8) Digit Symbol Substitution Test (DSST) (Wecshler 1981).
9) Prorated Verbal IQ. This is a measure of intellectual function. Items from the Information, Vocabulary, and Similarities subtests of the Wechsler Adult Intelligence Scale-revised was used Welchsler 1982.
10) Boston Naming Test (Kaplan 1983). Object-naming test detected difficulties in confrontation naming.
11) Controlled Oral Word Association Test (Benton 1955). A measure of verbal fluency.

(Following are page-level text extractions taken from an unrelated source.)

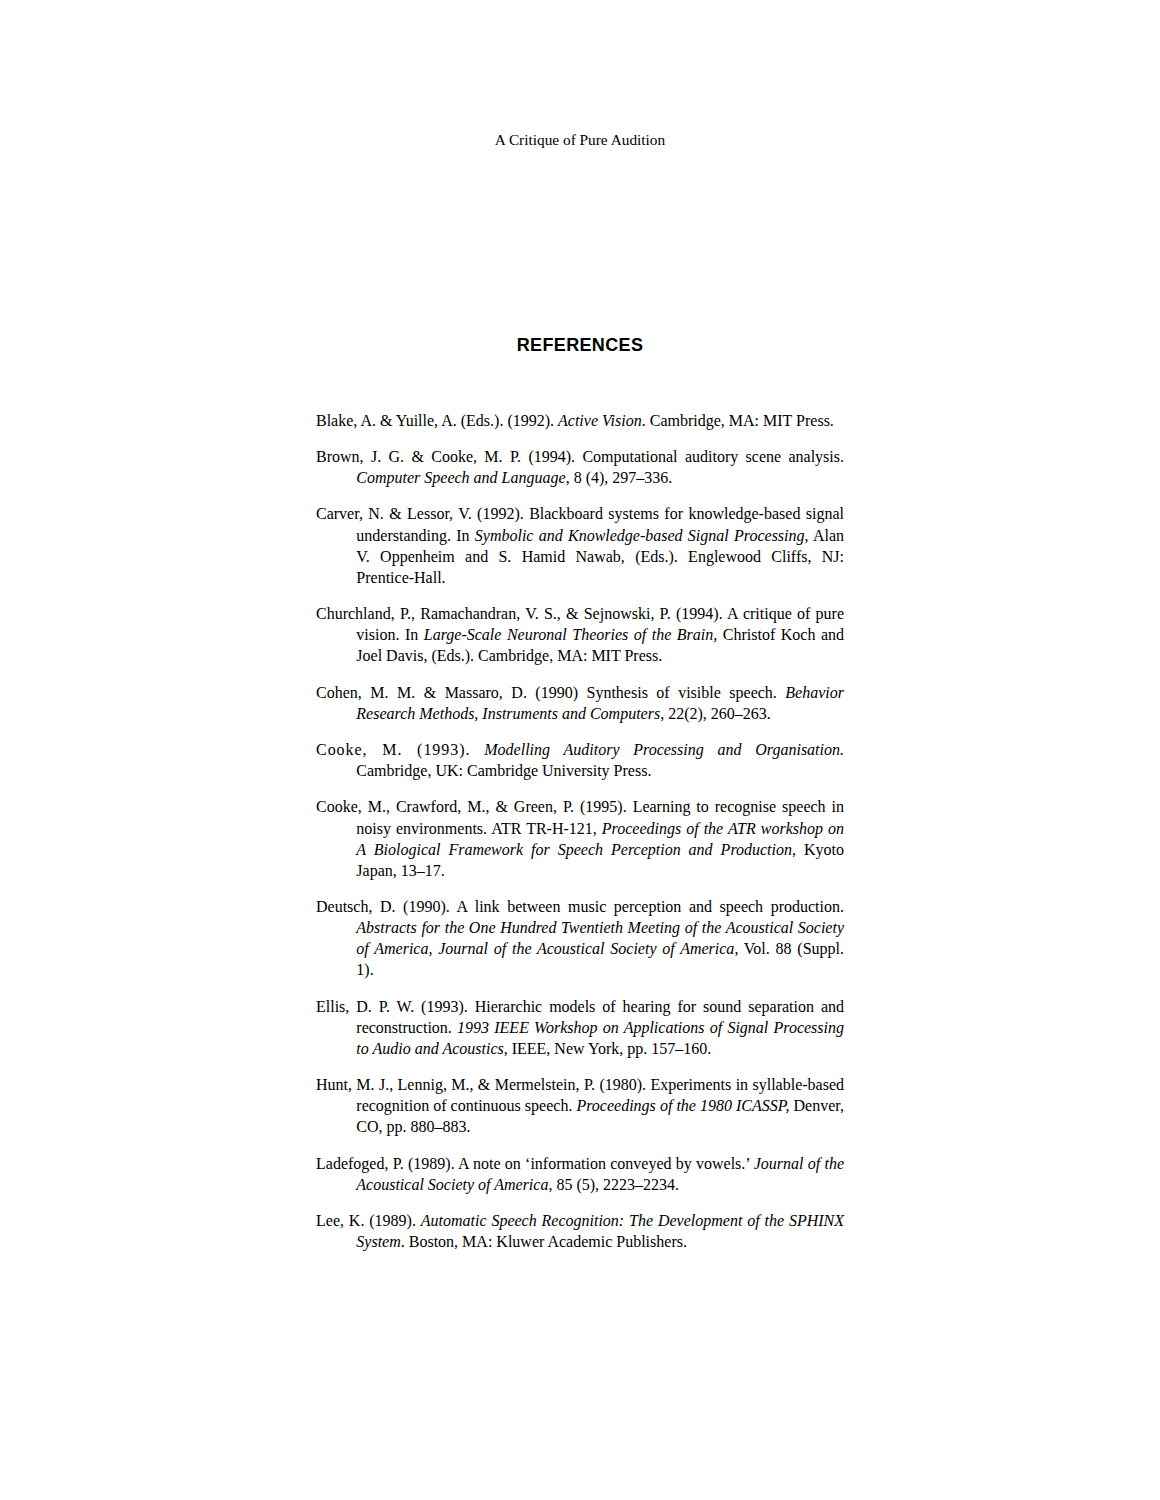A Critique of Pure Audition
REFERENCES
Blake, A. & Yuille, A. (Eds.). (1992). Active Vision. Cambridge, MA: MIT Press.
Brown, J. G. & Cooke, M. P. (1994). Computational auditory scene analysis. Computer Speech and Language, 8 (4), 297–336.
Carver, N. & Lessor, V. (1992). Blackboard systems for knowledge-based signal understanding. In Symbolic and Knowledge-based Signal Processing, Alan V. Oppenheim and S. Hamid Nawab, (Eds.). Englewood Cliffs, NJ: Prentice-Hall.
Churchland, P., Ramachandran, V. S., & Sejnowski, P. (1994). A critique of pure vision. In Large-Scale Neuronal Theories of the Brain, Christof Koch and Joel Davis, (Eds.). Cambridge, MA: MIT Press.
Cohen, M. M. & Massaro, D. (1990) Synthesis of visible speech. Behavior Research Methods, Instruments and Computers, 22(2), 260–263.
Cooke, M. (1993). Modelling Auditory Processing and Organisation. Cambridge, UK: Cambridge University Press.
Cooke, M., Crawford, M., & Green, P. (1995). Learning to recognise speech in noisy environments. ATR TR-H-121, Proceedings of the ATR workshop on A Biological Framework for Speech Perception and Production, Kyoto Japan, 13–17.
Deutsch, D. (1990). A link between music perception and speech production. Abstracts for the One Hundred Twentieth Meeting of the Acoustical Society of America, Journal of the Acoustical Society of America, Vol. 88 (Suppl. 1).
Ellis, D. P. W. (1993). Hierarchic models of hearing for sound separation and reconstruction. 1993 IEEE Workshop on Applications of Signal Processing to Audio and Acoustics, IEEE, New York, pp. 157–160.
Hunt, M. J., Lennig, M., & Mermelstein, P. (1980). Experiments in syllable-based recognition of continuous speech. Proceedings of the 1980 ICASSP, Denver, CO, pp. 880–883.
Ladefoged, P. (1989). A note on ‘information conveyed by vowels.’ Journal of the Acoustical Society of America, 85 (5), 2223–2234.
Lee, K. (1989). Automatic Speech Recognition: The Development of the SPHINX System. Boston, MA: Kluwer Academic Publishers.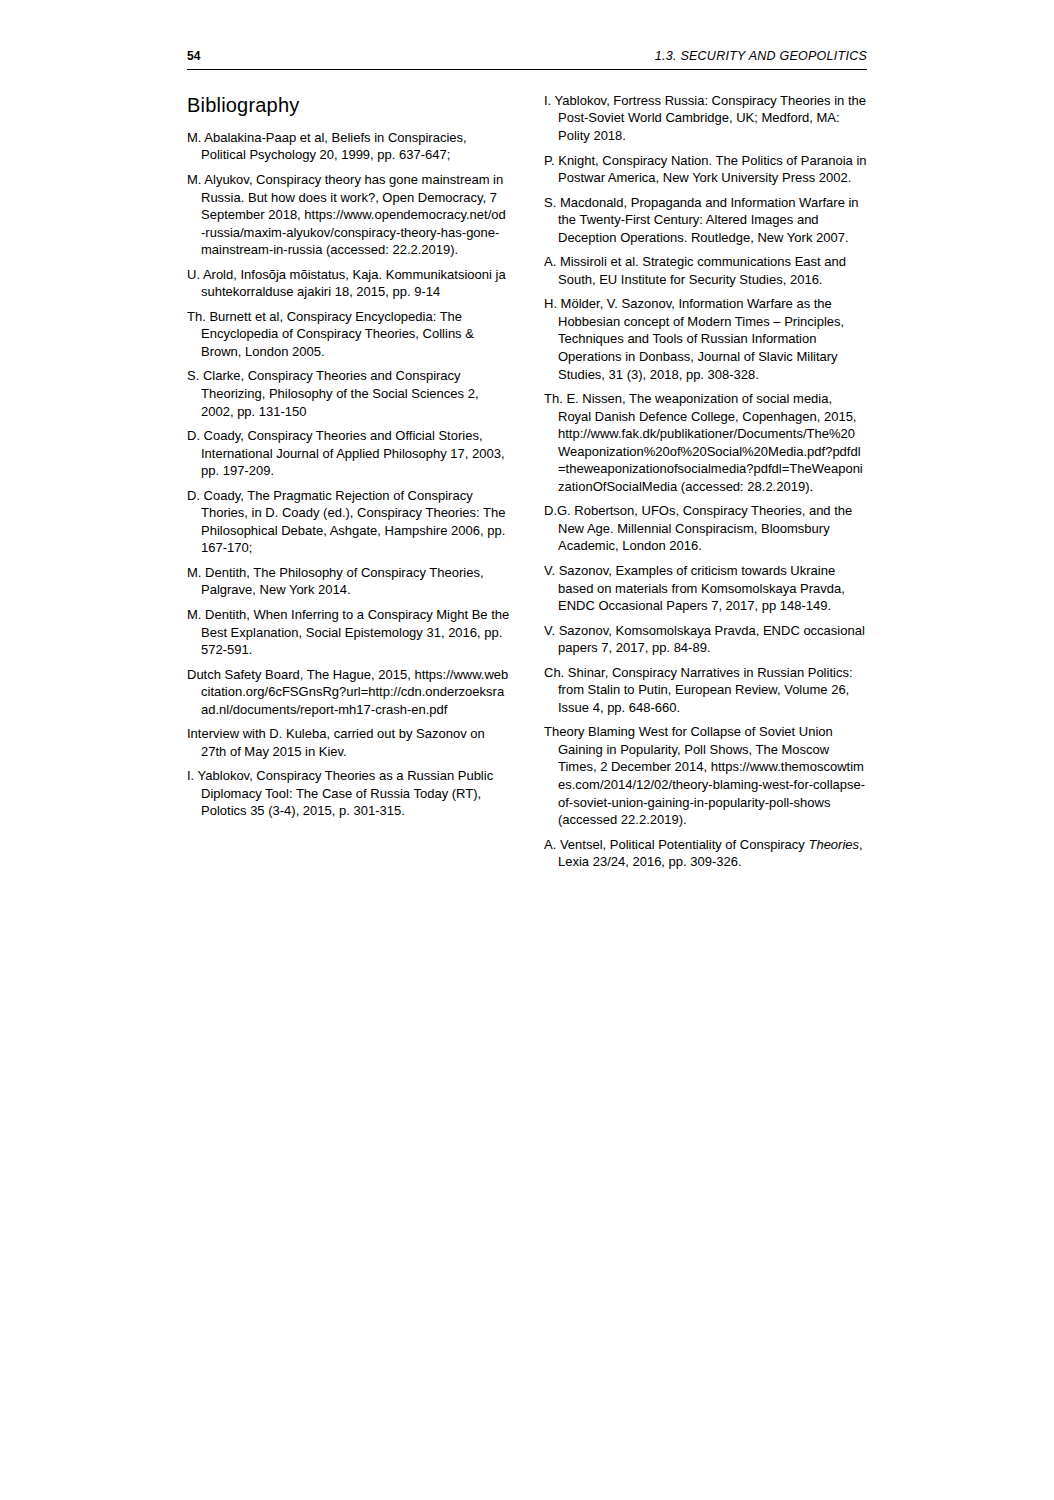54 1.3. Security and Geopolitics
Bibliography
M. Abalakina-Paap et al, Beliefs in Conspiracies, Political Psychology 20, 1999, pp. 637-647;
M. Alyukov, Conspiracy theory has gone mainstream in Russia. But how does it work?, Open Democracy, 7 September 2018, https://www.opendemocracy.net/od-russia/maxim-alyukov/conspiracy-theory-has-gone-mainstream-in-russia (accessed: 22.2.2019).
U. Arold, Infosõja mõistatus, Kaja. Kommunikatsiooni ja suhtekorralduse ajakiri 18, 2015, pp. 9-14
Th. Burnett et al, Conspiracy Encyclopedia: The Encyclopedia of Conspiracy Theories, Collins & Brown, London 2005.
S. Clarke, Conspiracy Theories and Conspiracy Theorizing, Philosophy of the Social Sciences 2, 2002, pp. 131-150
D. Coady, Conspiracy Theories and Official Stories, International Journal of Applied Philosophy 17, 2003, pp. 197-209.
D. Coady, The Pragmatic Rejection of Conspiracy Thories, in D. Coady (ed.), Conspiracy Theories: The Philosophical Debate, Ashgate, Hampshire 2006, pp. 167-170;
M. Dentith, The Philosophy of Conspiracy Theories, Palgrave, New York 2014.
M. Dentith, When Inferring to a Conspiracy Might Be the Best Explanation, Social Epistemology 31, 2016, pp. 572-591.
Dutch Safety Board, The Hague, 2015, https://www.webcitation.org/6cFSGnsRg?url=http://cdn.onderzoeksraad.nl/documents/report-mh17-crash-en.pdf
Interview with D. Kuleba, carried out by Sazonov on 27th of May 2015 in Kiev.
I. Yablokov, Conspiracy Theories as a Russian Public Diplomacy Tool: The Case of Russia Today (RT), Polotics 35 (3-4), 2015, p. 301-315.
I. Yablokov, Fortress Russia: Conspiracy Theories in the Post-Soviet World Cambridge, UK; Medford, MA: Polity 2018.
P. Knight, Conspiracy Nation. The Politics of Paranoia in Postwar America, New York University Press 2002.
S. Macdonald, Propaganda and Information Warfare in the Twenty-First Century: Altered Images and Deception Operations. Routledge, New York 2007.
A. Missiroli et al. Strategic communications East and South, EU Institute for Security Studies, 2016.
H. Mölder, V. Sazonov, Information Warfare as the Hobbesian concept of Modern Times – Principles, Techniques and Tools of Russian Information Operations in Donbass, Journal of Slavic Military Studies, 31 (3), 2018, pp. 308-328.
Th. E. Nissen, The weaponization of social media, Royal Danish Defence College, Copenhagen, 2015, http://www.fak.dk/publikationer/Documents/The%20Weaponization%20of%20Social%20Media.pdf?pdfdl=theweaponizationofsocialmedia?pdfdl=TheWeaponizationOfSocialMedia (accessed: 28.2.2019).
D.G. Robertson, UFOs, Conspiracy Theories, and the New Age. Millennial Conspiracism, Bloomsbury Academic, London 2016.
V. Sazonov, Examples of criticism towards Ukraine based on materials from Komsomolskaya Pravda, ENDC Occasional Papers 7, 2017, pp 148-149.
V. Sazonov, Komsomolskaya Pravda, ENDC occasional papers 7, 2017, pp. 84-89.
Ch. Shinar, Conspiracy Narratives in Russian Politics: from Stalin to Putin, European Review, Volume 26, Issue 4, pp. 648-660.
Theory Blaming West for Collapse of Soviet Union Gaining in Popularity, Poll Shows, The Moscow Times, 2 December 2014, https://www.themoscowtimes.com/2014/12/02/theory-blaming-west-for-collapse-of-soviet-union-gaining-in-popularity-poll-shows (accessed 22.2.2019).
A. Ventsel, Political Potentiality of Conspiracy Theories, Lexia 23/24, 2016, pp. 309-326.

12) Logical Memory and Associated Learning subtests from the Wechsler Memory Scale. A measure of short-term verbal memory (Wechsler 1955).
13) Benton Visual Retention Test (Benton 1955). A measure of the visuospatial memory.
14) Trail Making Test A and B (Reitan 1992). A measure of visual scanning, conceptual flexibility, and motor speed.
15) Finger tapping Test (Reitan 1974). A measure of motor speed for both dominant and nondominant hands.
Activities of daily living and behaviour scales
1) Bristol Activities of Daily Living Scale (Bucks 1996). This 20-item scale uses a five-point severity grading for basic activities of daily living such as feeding, eating, dressing, toileting and instrumental activities of daily living (more complex tasks such as shopping, travelling and handling finances). It is an easy test that can be used by carers.
2) Social Behaviour (SB) subscale of the Nurses' Observation Scale for Geriatric patients (NOSGER) (Spiegel 1991). The NOSGER contains 30 items of behaviour, each rated a five-point scale according to frequency of occurrence. Item scores are summarized into six dimension scores (memory, instrumental activities of daily life, self-care, social behaviour, and disturbing behaviour).